--- EXERCISE DIRECTIONS ---
Please convert the records below into a Markdown table with the columns Row and Text, one line per row, numbered in order. Omit the blank lines and the picture lines.

--- PROVIDED DATA ---
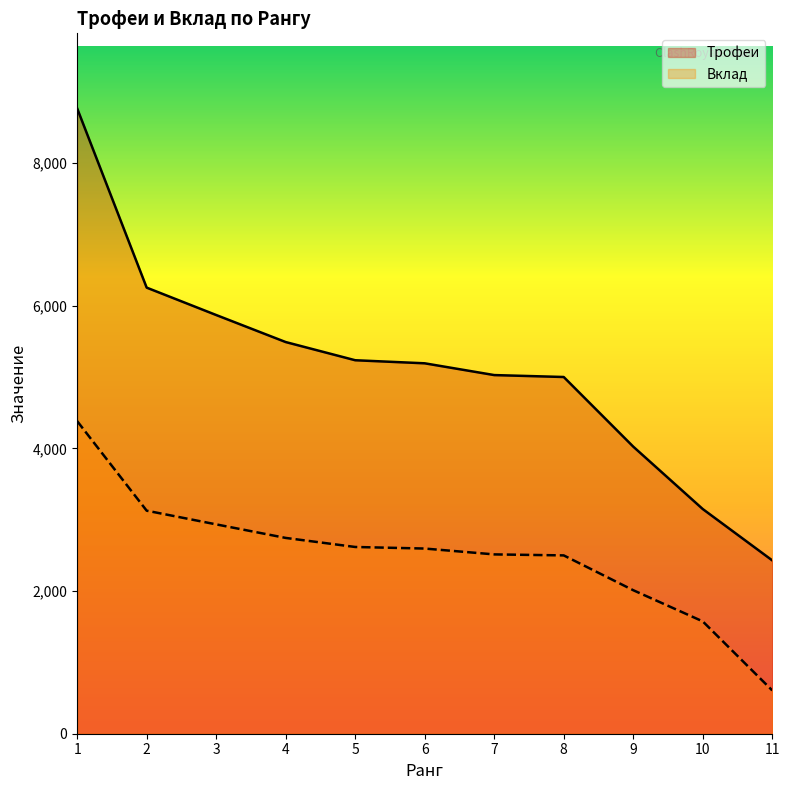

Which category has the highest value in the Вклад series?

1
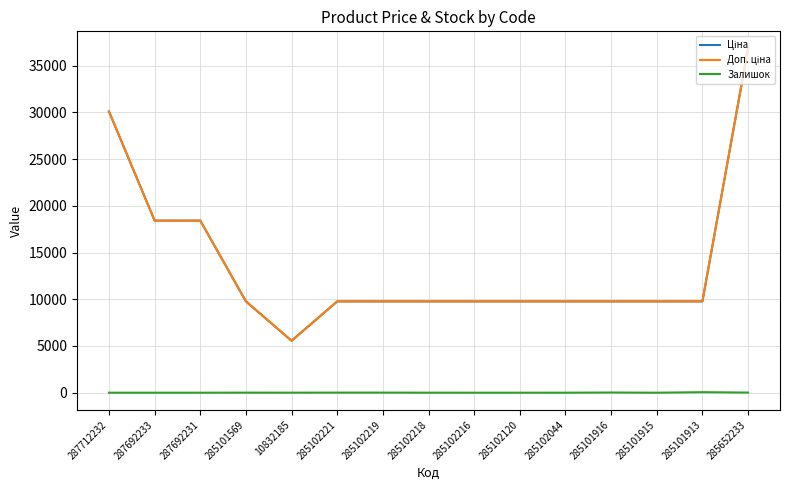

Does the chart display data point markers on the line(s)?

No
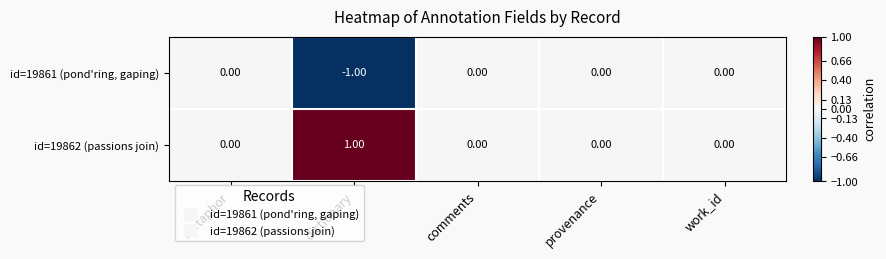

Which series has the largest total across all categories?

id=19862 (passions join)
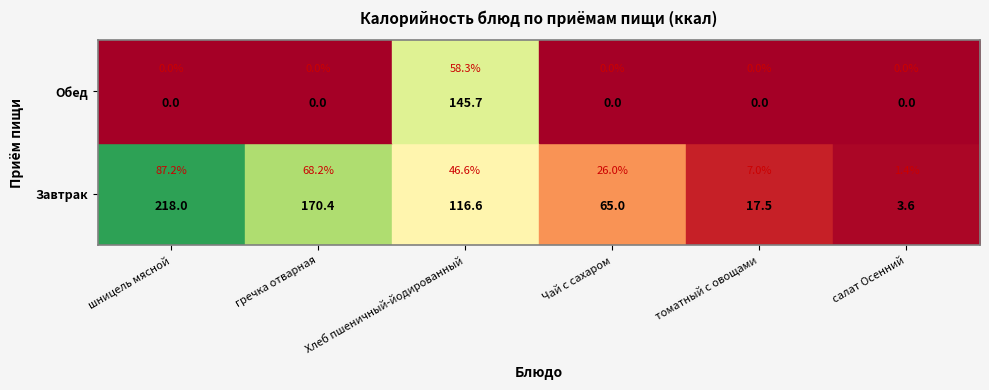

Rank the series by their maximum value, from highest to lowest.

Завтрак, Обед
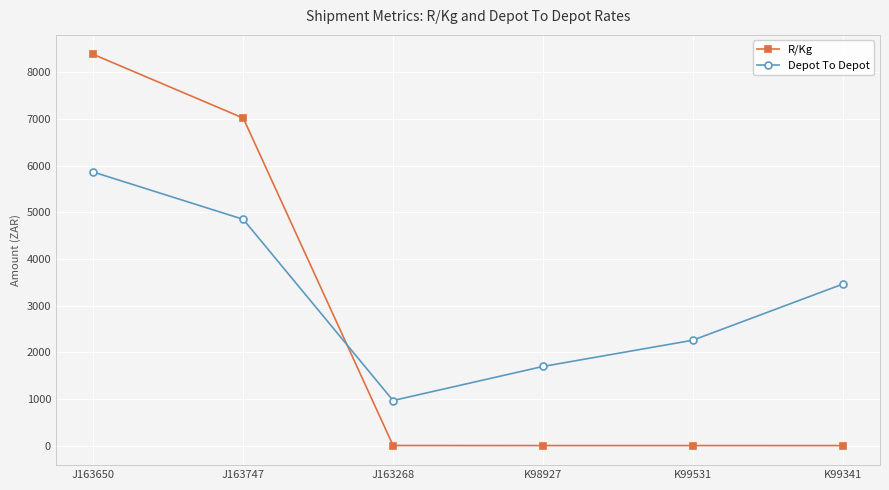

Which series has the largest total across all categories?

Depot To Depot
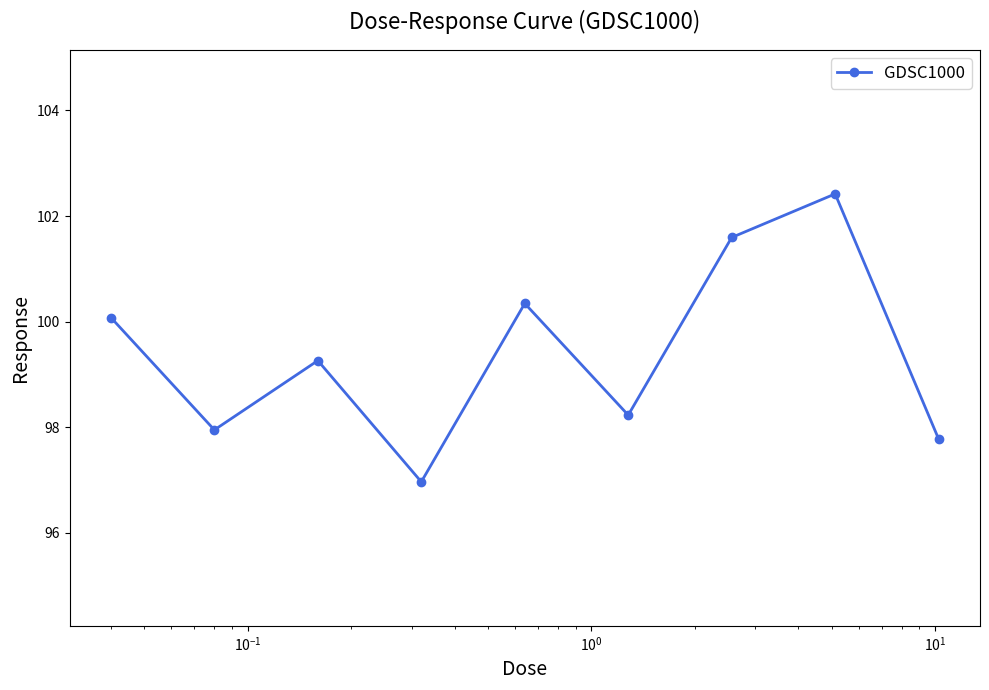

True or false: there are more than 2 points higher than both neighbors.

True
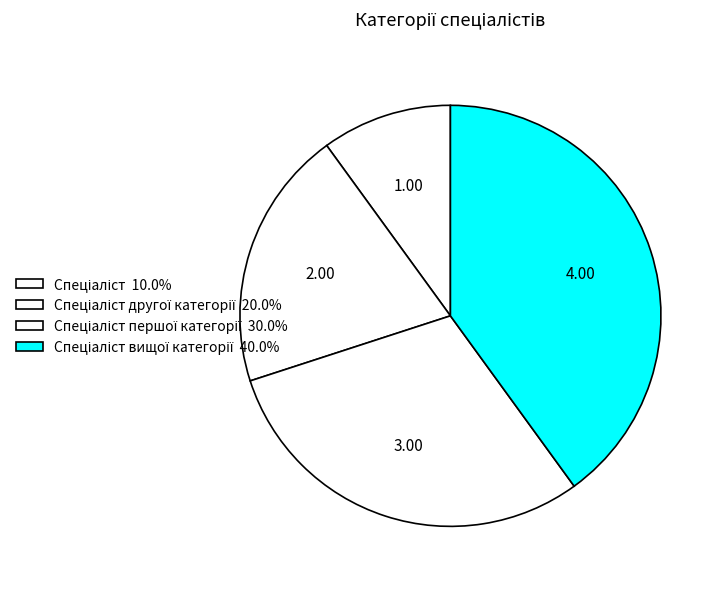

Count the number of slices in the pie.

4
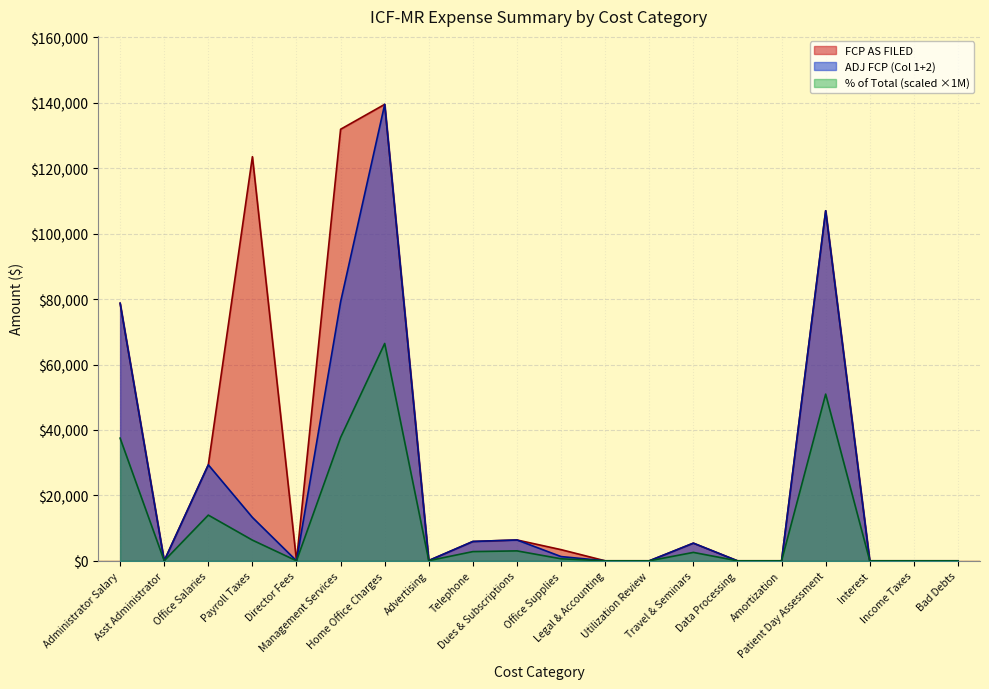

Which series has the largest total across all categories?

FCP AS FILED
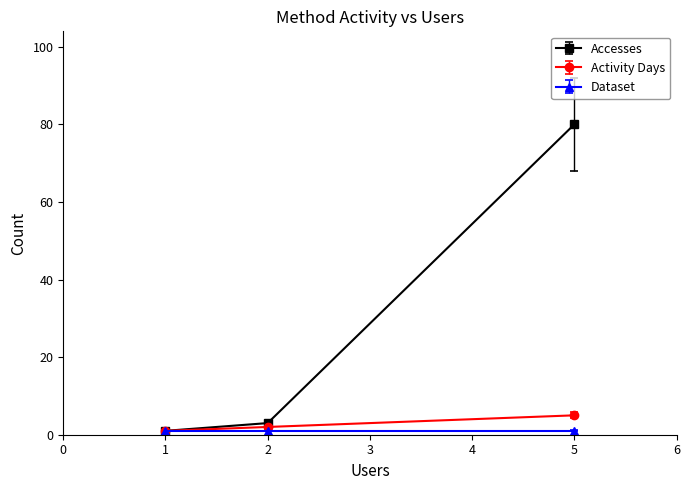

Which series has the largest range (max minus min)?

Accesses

--- RESULT FOR THIS TASK ---
| Row | Text |
|---|---|
| 1 | Which category has the highest value in the Вклад series? |
| 2 | 1 |
| 3 | Does the chart display data point markers on the line(s)? |
| 4 | No |
| 5 | Which series has the largest total across all categories? |
| 6 | id=19862 (passions join) |
| 7 | Rank the series by their maximum value, from highest to lowest. |
| 8 | Завтрак, Обед |
| 9 | Which series has the largest total across all categories? |
| 10 | Depot To Depot |
| 11 | True or false: there are more than 2 points higher than both neighbors. |
| 12 | True |
| 13 | Count the number of slices in the pie. |
| 14 | 4 |
| 15 | Which series has the largest total across all categories? |
| 16 | FCP AS FILED |
| 17 | Which series has the largest range (max minus min)? |
| 18 | Accesses |